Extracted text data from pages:
■ ■ ■ ■

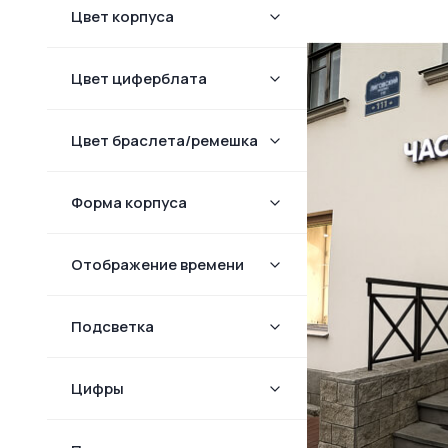
Цвет корпуса
Цвет циферблата
Цвет браслета/ремешка
Форма корпуcа
Отображение времени
Подсветка
Цифры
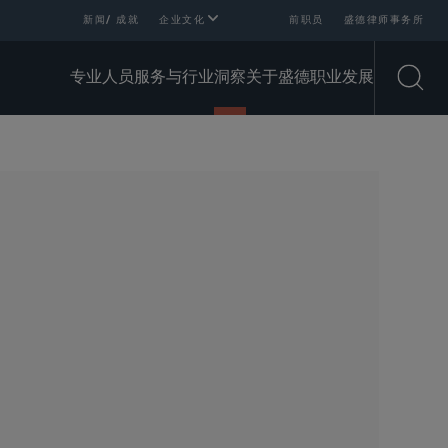
新闻/ 成就
企业文化
前职员
盛德律师事务所
专业人员
服务与行业
洞察
关于盛德
职业发展
Open
SHARE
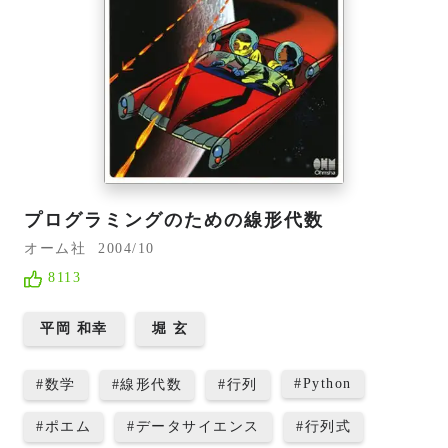
プログラミングのための線形代数
オーム社
2004/10
8113
平岡 和幸
堀 玄
#
Python
#
数学
#
線形代数
#
行列
#
ポエム
#
データサイエンス
#
行列式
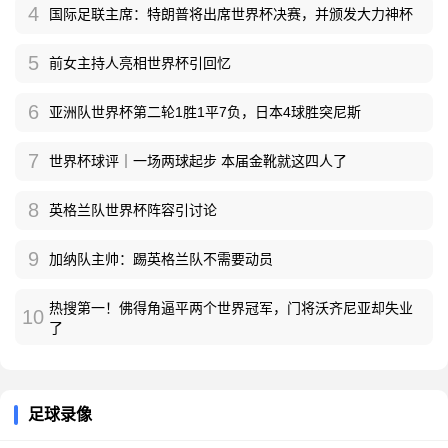
4
国际足联主席：特朗普将出席世界杯决赛，并颁发大力神杯
5
前女主持人亮相世界杯引回忆
6
亚洲队世界杯第二轮1胜1平7负，日本4球胜突尼斯
7
世界杯球评｜一场两球起步 本届金靴就这四人了
8
英格兰队世界杯阵容引讨论
9
加纳队主帅：踢英格兰队不需要动员
热搜第一！佛得角逼平两个世界冠军，门将沃齐尼亚却失业
10
了
足球录像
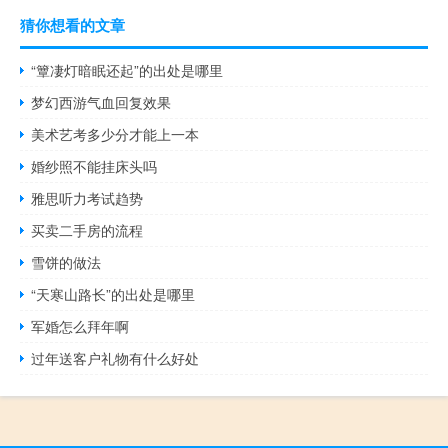
猜你想看的文章
“簟凄灯暗眠还起”的出处是哪里
梦幻西游气血回复效果
美术艺考多少分才能上一本
婚纱照不能挂床头吗
雅思听力考试趋势
买卖二手房的流程
雪饼的做法
“天寒山路长”的出处是哪里
军婚怎么拜年啊
过年送客户礼物有什么好处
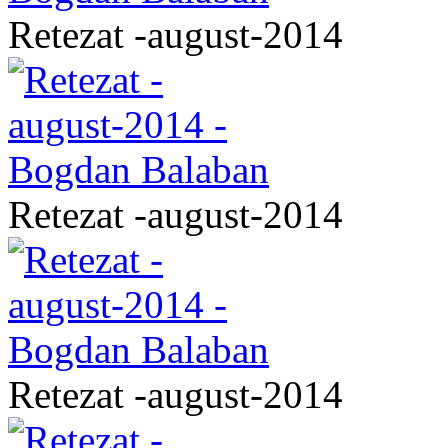
Retezat -august-2014
Retezat -august-2014
Retezat -august-2014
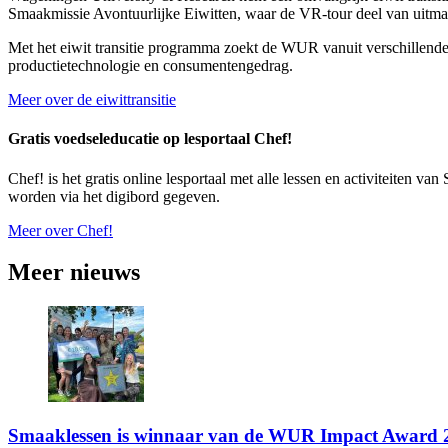
Smaakmissie Avontuurlijke Eiwitten, waar de VR-tour deel van uitmaakt
Met het eiwit transitie programma zoekt de WUR vanuit verschillende
productietechnologie en consumentengedrag.
Meer over de eiwittransitie
Gratis voedseleducatie op lesportaal Chef!
Chef! is het gratis online lesportaal met alle lessen en activiteiten 
worden via het digibord gegeven.
Meer over Chef!
Meer nieuws
Smaaklessen is winnaar van de WUR Impact Award 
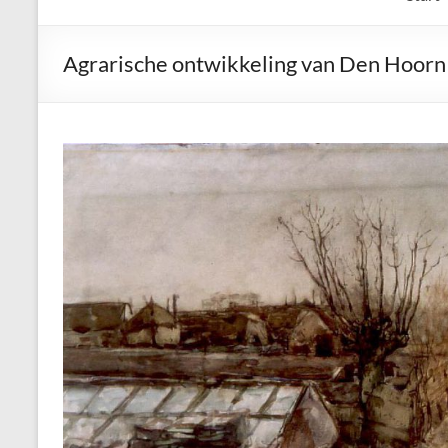
Agrarische ontwikkeling van Den Hoorn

■ ■ ■ ■

→ **Exercise instructions**
Extract every line of text from all the rows above and reproduce each one verbatim and in its original order, leaving out the picture markers.

→ **The answer**
Цвет корпуса
Цвет циферблата
Цвет браслета/ремешка
Форма корпуcа
Отображение времени
Подсветка
Цифры
新闻/ 成就
企业文化
前职员
盛德律师事务所
专业人员
服务与行业
洞察
关于盛德
职业发展
Open
SHARE
プログラミングのための線形代数
オーム社
2004/10
8113
平岡 和幸
堀 玄
#
Python
#
数学
#
線形代数
#
行列
#
ポエム
#
データサイエンス
#
行列式
4
国际足联主席：特朗普将出席世界杯决赛，并颁发大力神杯
5
前女主持人亮相世界杯引回忆
6
亚洲队世界杯第二轮1胜1平7负，日本4球胜突尼斯
7
世界杯球评｜一场两球起步 本届金靴就这四人了
8
英格兰队世界杯阵容引讨论
9
加纳队主帅：踢英格兰队不需要动员
热搜第一！佛得角逼平两个世界冠军，门将沃齐尼亚却失业
10
了
足球录像
猜你想看的文章
“簟凄灯暗眠还起”的出处是哪里
梦幻西游气血回复效果
美术艺考多少分才能上一本
婚纱照不能挂床头吗
雅思听力考试趋势
买卖二手房的流程
雪饼的做法
“天寒山路长”的出处是哪里
军婚怎么拜年啊
过年送客户礼物有什么好处
Retezat -august-2014
Retezat -august-2014
Retezat -august-2014
Smaakmissie Avontuurlijke Eiwitten, waar de VR-tour deel van uitmaakt
Met het eiwit transitie programma zoekt de WUR vanuit verschillende
productietechnologie en consumentengedrag.
Meer over de eiwittransitie
Gratis voedseleducatie op lesportaal Chef!
Chef! is het gratis online lesportaal met alle lessen en activiteiten 
worden via het digibord gegeven.
Meer over Chef!
Meer nieuws
Smaaklessen is winnaar van de WUR Impact Award 
Agrarische ontwikkeling van Den Hoorn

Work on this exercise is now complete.